Reproduce all of the entries below, swapping "common name" for "vernacular name" wherever it appears and leaving everything else unchanged.
--- BEGIN DATA EXCERPTS ---
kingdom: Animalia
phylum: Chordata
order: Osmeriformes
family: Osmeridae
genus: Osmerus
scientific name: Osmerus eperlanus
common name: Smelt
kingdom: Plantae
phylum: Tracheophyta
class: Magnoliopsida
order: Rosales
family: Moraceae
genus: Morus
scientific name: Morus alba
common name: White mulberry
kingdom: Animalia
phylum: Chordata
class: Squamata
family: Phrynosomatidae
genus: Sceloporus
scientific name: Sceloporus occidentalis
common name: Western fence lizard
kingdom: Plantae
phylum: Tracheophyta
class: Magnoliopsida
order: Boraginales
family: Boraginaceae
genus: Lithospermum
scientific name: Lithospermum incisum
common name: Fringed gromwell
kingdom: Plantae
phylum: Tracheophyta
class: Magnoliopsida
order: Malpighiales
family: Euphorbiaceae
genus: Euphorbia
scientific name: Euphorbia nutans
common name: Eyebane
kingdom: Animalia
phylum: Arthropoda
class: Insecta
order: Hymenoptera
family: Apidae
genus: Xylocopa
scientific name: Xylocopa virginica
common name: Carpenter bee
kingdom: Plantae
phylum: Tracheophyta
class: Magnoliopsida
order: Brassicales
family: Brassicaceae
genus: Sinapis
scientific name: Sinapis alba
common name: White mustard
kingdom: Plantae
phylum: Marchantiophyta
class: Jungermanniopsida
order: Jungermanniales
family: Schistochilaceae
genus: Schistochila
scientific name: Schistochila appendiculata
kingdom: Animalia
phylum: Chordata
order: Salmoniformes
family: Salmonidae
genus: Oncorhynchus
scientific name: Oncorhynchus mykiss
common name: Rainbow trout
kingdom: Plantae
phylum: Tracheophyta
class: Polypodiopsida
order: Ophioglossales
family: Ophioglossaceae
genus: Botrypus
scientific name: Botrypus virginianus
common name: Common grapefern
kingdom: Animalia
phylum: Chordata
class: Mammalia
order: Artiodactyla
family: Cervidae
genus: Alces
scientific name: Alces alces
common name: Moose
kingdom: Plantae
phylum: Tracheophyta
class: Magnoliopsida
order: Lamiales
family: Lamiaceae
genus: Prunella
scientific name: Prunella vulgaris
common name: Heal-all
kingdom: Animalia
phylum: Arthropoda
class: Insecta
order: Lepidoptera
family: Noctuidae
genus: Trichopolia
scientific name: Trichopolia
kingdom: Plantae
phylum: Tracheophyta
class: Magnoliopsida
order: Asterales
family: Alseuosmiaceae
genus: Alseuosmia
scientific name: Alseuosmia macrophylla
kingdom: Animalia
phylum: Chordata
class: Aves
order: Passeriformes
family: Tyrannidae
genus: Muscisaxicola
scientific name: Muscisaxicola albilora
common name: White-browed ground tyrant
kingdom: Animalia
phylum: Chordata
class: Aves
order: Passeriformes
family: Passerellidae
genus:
--- END DATA EXCERPTS ---
EXERCISE ANSWER:
kingdom: Animalia
phylum: Chordata
order: Osmeriformes
family: Osmeridae
genus: Osmerus
scientific name: Osmerus eperlanus
vernacular name: Smelt
kingdom: Plantae
phylum: Tracheophyta
class: Magnoliopsida
order: Rosales
family: Moraceae
genus: Morus
scientific name: Morus alba
vernacular name: White mulberry
kingdom: Animalia
phylum: Chordata
class: Squamata
family: Phrynosomatidae
genus: Sceloporus
scientific name: Sceloporus occidentalis
vernacular name: Western fence lizard
kingdom: Plantae
phylum: Tracheophyta
class: Magnoliopsida
order: Boraginales
family: Boraginaceae
genus: Lithospermum
scientific name: Lithospermum incisum
vernacular name: Fringed gromwell
kingdom: Plantae
phylum: Tracheophyta
class: Magnoliopsida
order: Malpighiales
family: Euphorbiaceae
genus: Euphorbia
scientific name: Euphorbia nutans
vernacular name: Eyebane
kingdom: Animalia
phylum: Arthropoda
class: Insecta
order: Hymenoptera
family: Apidae
genus: Xylocopa
scientific name: Xylocopa virginica
vernacular name: Carpenter bee
kingdom: Plantae
phylum: Tracheophyta
class: Magnoliopsida
order: Brassicales
family: Brassicaceae
genus: Sinapis
scientific name: Sinapis alba
vernacular name: White mustard
kingdom: Plantae
phylum: Marchantiophyta
class: Jungermanniopsida
order: Jungermanniales
family: Schistochilaceae
genus: Schistochila
scientific name: Schistochila appendiculata
kingdom: Animalia
phylum: Chordata
order: Salmoniformes
family: Salmonidae
genus: Oncorhynchus
scientific name: Oncorhynchus mykiss
vernacular name: Rainbow trout
kingdom: Plantae
phylum: Tracheophyta
class: Polypodiopsida
order: Ophioglossales
family: Ophioglossaceae
genus: Botrypus
scientific name: Botrypus virginianus
vernacular name: Common grapefern
kingdom: Animalia
phylum: Chordata
class: Mammalia
order: Artiodactyla
family: Cervidae
genus: Alces
scientific name: Alces alces
vernacular name: Moose
kingdom: Plantae
phylum: Tracheophyta
class: Magnoliopsida
order: Lamiales
family: Lamiaceae
genus: Prunella
scientific name: Prunella vulgaris
vernacular name: Heal-all
kingdom: Animalia
phylum: Arthropoda
class: Insecta
order: Lepidoptera
family: Noctuidae
genus: Trichopolia
scientific name: Trichopolia
kingdom: Plantae
phylum: Tracheophyta
class: Magnoliopsida
order: Asterales
family: Alseuosmiaceae
genus: Alseuosmia
scientific name: Alseuosmia macrophylla
kingdom: Animalia
phylum: Chordata
class: Aves
order: Passeriformes
family: Tyrannidae
genus: Muscisaxicola
scientific name: Muscisaxicola albilora
vernacular name: White-browed ground tyrant
kingdom: Animalia
phylum: Chordata
class: Aves
order: Passeriformes
family: Passerellidae
genus:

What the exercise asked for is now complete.